The first day saw only 50 applicants, but by the final day over 842 girls were registered. The selection criteria focused on a girl's appearance, with measurements of the chest, waist, hips, leg and neck length factored into the evaluation scheme.
Besides the physical elements, contestants were also required to give a performance for the judges and elaborate on their own ideas of what constitutes beauty. By early May, 300 young women had made the cut and were set to parade into the quarter-final of the contest.
The next round of competition required the contestants to wear bikinis. Each hopeful was required to walk toward the panel of judges and then return backstage.
Though it may seem tame now, this round was later described by Time Magazine as a "great challenge to the traditional concepts and remnants of feudal ideology." Zhao confessed, "The requirement was too bold I know, but at the same time, people witnessed a change in Beijing." After this round, 50 of the young women stood out from the crowd.
At the beginning of the contest only a few media outfits, including the sponsoring magazine Contemporary Television, reported on the competition, but later, as word spread, more media from home and abroad came to cover the story.
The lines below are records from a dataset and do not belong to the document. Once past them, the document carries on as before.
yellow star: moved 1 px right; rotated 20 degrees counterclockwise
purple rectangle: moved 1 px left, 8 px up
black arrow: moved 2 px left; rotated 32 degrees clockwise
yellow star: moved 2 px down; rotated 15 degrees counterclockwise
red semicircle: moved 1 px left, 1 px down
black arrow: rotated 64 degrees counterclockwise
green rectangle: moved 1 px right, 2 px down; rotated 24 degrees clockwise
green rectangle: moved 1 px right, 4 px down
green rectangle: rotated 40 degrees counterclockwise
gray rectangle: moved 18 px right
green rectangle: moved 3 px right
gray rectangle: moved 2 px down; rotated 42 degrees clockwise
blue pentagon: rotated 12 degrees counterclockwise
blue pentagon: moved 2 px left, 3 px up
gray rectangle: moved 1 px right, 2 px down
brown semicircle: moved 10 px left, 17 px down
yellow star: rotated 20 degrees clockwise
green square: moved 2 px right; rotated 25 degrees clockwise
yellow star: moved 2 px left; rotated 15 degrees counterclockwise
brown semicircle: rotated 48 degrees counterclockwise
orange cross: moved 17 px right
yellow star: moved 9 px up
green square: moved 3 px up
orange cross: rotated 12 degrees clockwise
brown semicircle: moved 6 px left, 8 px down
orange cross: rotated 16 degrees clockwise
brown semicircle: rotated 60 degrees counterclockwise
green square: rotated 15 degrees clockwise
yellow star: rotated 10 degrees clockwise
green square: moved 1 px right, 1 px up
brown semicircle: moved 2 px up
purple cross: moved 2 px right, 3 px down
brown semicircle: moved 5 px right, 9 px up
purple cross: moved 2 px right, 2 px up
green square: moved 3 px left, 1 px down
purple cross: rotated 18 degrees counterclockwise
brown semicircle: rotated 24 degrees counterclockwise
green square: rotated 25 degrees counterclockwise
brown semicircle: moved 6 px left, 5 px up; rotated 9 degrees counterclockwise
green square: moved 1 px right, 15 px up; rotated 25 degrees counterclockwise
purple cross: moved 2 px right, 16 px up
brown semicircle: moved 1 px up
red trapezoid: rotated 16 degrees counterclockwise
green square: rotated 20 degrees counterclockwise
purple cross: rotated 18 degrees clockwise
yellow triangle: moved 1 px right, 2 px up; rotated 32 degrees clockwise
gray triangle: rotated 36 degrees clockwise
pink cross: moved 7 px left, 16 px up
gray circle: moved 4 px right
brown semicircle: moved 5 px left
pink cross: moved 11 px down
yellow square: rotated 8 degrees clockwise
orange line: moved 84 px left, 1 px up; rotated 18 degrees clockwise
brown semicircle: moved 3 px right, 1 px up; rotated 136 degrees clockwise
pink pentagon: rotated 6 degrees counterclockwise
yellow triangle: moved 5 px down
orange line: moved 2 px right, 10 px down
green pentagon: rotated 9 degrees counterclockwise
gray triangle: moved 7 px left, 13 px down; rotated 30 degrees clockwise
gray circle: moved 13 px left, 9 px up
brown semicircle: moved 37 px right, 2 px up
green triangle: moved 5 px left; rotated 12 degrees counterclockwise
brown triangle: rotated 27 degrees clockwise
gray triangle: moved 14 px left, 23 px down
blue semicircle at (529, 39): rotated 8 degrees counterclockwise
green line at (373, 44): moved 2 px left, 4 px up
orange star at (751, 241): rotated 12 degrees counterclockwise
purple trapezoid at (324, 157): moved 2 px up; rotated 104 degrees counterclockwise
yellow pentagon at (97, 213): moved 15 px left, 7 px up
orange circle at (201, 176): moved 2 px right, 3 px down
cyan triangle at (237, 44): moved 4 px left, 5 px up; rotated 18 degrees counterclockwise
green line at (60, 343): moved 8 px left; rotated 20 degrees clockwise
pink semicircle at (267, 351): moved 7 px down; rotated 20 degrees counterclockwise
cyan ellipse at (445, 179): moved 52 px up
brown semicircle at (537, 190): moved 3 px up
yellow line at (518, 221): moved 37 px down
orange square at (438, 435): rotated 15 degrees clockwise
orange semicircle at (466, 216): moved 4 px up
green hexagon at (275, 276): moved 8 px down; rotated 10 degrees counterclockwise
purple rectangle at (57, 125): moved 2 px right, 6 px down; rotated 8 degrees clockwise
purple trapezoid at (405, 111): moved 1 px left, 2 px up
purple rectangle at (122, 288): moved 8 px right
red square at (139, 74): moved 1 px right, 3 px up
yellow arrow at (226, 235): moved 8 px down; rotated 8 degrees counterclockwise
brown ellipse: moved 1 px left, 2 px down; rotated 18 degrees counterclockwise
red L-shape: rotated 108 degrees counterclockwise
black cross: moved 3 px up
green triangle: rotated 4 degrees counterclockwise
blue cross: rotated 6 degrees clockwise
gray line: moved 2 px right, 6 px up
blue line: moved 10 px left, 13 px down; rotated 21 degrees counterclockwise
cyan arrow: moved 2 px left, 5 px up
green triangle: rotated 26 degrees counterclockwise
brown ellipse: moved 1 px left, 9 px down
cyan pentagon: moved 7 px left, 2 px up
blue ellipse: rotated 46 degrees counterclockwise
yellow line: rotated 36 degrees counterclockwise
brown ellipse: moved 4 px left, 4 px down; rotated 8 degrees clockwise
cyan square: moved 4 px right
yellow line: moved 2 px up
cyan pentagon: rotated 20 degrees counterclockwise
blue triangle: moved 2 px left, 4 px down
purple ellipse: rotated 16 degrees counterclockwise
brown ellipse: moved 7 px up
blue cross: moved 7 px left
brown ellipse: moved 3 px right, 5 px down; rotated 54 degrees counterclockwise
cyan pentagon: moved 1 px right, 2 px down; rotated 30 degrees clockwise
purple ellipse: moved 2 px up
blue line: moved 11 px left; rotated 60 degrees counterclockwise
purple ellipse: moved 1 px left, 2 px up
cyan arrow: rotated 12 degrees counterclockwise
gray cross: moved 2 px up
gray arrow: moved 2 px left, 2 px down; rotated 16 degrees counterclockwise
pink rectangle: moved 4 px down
Imitation is the greatest form flattery they say, and the brain child of the three friends soon provoked a wave of even more flashy beauty contests across the country.
Exposure to a wider range of people was good news for organizers, but at the same time governmental bodies also began to take the phenomenon seriously. A similar event planned for Shanghai was announced, then canceled, by the Shanghai authority, and governmental financial pressures were the twin swords that forced the Beijing contest to end prematurely as well.
At a low-key closing "tea party", the judges selected 13 of the 50 young women to be honored as "impressive competitors" "The tea party was not broadcast by any media and the result of the contest and the names of all the 13 outstanding young women went unpublished," recalled Jiang.
Failure as part of success
As it turned out, the aborted competition got people here to re-consider the beauty pageant concept. "A beauty contest is not only about outer beauty, it is also about inner beauty," asserts Zhao. Though the competition named no "Flower of Beijing", Zhao recalls competitors at the "tea party" were bonded by the experience and "many of the girls cried and hugged each other afterwards." He believes most of them formed friendships destined to last a lifetime.
The competition ignited in the young contestants a great enthusiasm for "allowing girls to be girls," concluded one participant. Although the contest could be described as a failure in the end, it is still remembered as a social milestone - the nation's first beauty pageant in the 39 years since the founding of new China in 1949.